Re: [PATCH] nvme: reject completions for requests that are not in flight

From: Christoph Hellwig

Date: Wed May 27 2026 - 10:22:32 EST


On Fri, May 22, 2026 at 11:30:34AM -0400, Chao Shi wrote:
> nvme_find_rq() resolves a device-supplied command id to a request with
> blk_mq_tag_to_rq(), which returns whatever request last used that tag -
> possibly one that is no longer in flight (freed, or never dispatched and
> thus with a NULL rq->mq_hctx). Commit e7006de6c238 ("nvme: code
> command_id with a genctr for use-after-free validation") guards against
> this, but its generation counter is only 4 bits wide and can be matched
> by a malfunctioning or malicious device replaying command ids. The
> driver then completes a request that is not outstanding, dereferencing a
> NULL rq->mq_hctx or double-completing a command:

I don't think an intentionally malicious device is part of the threat
model here.

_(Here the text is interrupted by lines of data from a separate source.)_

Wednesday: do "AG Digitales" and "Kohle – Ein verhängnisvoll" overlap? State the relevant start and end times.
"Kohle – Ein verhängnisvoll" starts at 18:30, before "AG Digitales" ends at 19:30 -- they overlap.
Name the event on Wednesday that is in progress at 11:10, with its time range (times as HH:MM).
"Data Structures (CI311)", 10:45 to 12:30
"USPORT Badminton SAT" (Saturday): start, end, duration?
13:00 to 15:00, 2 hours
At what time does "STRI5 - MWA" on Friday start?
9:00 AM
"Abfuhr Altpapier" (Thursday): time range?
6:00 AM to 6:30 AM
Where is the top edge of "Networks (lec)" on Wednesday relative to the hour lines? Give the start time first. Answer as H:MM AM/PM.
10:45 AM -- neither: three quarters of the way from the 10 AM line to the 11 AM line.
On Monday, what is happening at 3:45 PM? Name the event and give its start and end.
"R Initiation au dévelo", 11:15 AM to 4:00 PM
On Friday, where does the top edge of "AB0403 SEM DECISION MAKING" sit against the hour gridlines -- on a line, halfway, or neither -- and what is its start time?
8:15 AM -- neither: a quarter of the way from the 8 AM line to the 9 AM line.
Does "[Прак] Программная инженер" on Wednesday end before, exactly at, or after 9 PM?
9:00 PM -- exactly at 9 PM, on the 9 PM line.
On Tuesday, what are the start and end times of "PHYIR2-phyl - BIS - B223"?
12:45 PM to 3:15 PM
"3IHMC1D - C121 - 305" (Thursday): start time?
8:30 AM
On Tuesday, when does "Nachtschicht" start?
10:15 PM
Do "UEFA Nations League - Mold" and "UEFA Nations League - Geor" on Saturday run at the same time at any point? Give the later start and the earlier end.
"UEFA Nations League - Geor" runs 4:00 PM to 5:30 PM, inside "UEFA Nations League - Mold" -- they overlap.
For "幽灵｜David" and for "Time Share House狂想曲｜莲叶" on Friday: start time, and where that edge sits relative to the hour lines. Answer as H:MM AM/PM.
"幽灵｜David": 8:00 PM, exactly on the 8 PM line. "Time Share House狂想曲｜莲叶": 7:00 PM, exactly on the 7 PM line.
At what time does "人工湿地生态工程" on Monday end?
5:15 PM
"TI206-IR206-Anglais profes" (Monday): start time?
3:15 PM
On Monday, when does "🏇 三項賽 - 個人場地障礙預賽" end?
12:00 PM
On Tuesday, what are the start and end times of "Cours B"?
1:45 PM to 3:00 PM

This was added to protect against buggy devices.

> + /*
> + * blk_mq_tag_to_rq() returns whatever request last used this tag, which
> + * may no longer be in flight if the device reports a bogus command id.
> + * Completing it would deref a NULL rq->mq_hctx or double-complete a
> + * command; the 4-bit genctr below only narrows the window.
> + */
> + if (unlikely(blk_mq_rq_state(rq) != MQ_RQ_IN_FLIGHT)) {
> + dev_err(nvme_req(rq)->ctrl->device,
> + "completion for request %#x not in flight\n", tag);
> + return NULL;
> + }

Although this check looks cheap enough that it should not hurt to add
it. So I think this should be ok, but maybe respin with your planned
commit message update.